----- Document segment

Sit back, relax and let the cool sounds of your e-waste take you away
This incredibly savvy Illinois musician gives a new meaning to metal heads. Colten Jackson, e-waste enthusiast and music extraordinaire, has pushed the boundaries with his project called Electronic Waste Orchestra.
By hacking together what Jackson calls the Hard Rock Guitar out of e-waste, six obsolete hard drives, and an old keyboard number pad, powered by an Arduino board, he is able to produce a range of synthesized, ambient tones.
Jackson says, “if you were to try to design a digital instrument from scratch, I think it’d be hard to come up with an idea on a blank canvas, but dig through a pile of e-waste and find a circuit board, and now you have an interface.”
By the year 2017, the Earth will feel the weight of as much as eight additional Egyptian Pyramids, leaving the burden of cleaning up the mess to electronics recyclers.
A reported 50 million tons of obsolete electronics were thrown away last year, and ideas for shrinking that number run from straightforward recycling programs to turning old gadgets into gold. This e-waste project offers up one way for people to recycle their old electronics, while finding inventive ways to reuse what some may see as unusable.

----------
----- Supplied data

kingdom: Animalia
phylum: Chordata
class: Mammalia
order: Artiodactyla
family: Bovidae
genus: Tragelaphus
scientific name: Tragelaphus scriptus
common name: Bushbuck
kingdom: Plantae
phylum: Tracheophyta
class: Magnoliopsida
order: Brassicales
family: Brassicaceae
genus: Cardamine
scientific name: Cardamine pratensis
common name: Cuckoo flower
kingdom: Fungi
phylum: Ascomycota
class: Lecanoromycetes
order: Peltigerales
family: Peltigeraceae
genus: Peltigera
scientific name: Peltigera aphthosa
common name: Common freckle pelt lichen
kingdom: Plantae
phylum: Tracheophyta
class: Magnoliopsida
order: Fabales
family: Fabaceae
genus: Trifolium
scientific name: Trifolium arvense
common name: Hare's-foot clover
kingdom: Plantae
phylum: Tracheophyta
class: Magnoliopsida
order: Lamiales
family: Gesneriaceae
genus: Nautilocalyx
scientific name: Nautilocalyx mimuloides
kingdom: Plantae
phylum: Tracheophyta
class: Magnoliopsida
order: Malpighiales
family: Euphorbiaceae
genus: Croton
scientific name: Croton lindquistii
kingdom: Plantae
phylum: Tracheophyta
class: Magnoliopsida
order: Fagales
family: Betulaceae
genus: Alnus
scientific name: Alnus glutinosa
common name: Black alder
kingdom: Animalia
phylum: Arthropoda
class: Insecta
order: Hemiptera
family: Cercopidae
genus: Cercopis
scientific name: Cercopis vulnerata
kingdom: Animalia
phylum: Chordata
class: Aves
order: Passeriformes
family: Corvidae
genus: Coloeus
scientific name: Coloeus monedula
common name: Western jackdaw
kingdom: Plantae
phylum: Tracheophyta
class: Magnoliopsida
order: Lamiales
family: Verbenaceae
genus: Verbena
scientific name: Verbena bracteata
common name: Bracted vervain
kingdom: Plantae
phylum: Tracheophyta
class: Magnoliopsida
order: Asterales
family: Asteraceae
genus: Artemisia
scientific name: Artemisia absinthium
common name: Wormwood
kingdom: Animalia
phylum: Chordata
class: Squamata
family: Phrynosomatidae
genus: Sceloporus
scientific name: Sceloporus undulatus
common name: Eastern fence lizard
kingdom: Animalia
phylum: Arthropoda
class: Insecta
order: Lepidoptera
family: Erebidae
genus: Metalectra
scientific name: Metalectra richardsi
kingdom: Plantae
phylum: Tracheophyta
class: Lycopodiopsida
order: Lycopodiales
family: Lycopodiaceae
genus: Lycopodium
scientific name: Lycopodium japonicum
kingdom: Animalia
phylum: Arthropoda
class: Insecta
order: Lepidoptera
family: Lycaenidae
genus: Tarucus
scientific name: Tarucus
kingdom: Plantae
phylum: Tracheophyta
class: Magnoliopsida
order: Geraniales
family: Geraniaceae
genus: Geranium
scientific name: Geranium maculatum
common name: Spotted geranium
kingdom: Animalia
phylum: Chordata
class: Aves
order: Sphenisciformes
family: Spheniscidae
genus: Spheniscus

----------

Activities
A) From the e-waste orchestra article, extract the passage between "By hacking together" and "to electronics recyclers.", inclusive.
B) Answer these questions using the e-waste orchestra article:
(i) What state is Colten Jackson from?
(ii) How many obsolete hard drives went into the Hard Rock Guitar?
(iii) How many tons of obsolete electronics were reportedly thrown away last year?
The records have no connection to the text.

Answer list
A)
By hacking together what Jackson calls the Hard Rock Guitar out of e-waste, six obsolete hard drives, and an old keyboard number pad, powered by an Arduino board, he is able to produce a range of synthesized, ambient tones.
Jackson says, “if you were to try to design a digital instrument from scratch, I think it’d be hard to come up with an idea on a blank canvas, but dig through a pile of e-waste and find a circuit board, and now you have an interface.”
By the year 2017, the Earth will feel the weight of as much as eight additional Egyptian Pyramids, leaving the burden of cleaning up the mess to electronics recyclers.

B)
(i) Illinois
(ii) Six
(iii) 50 million tons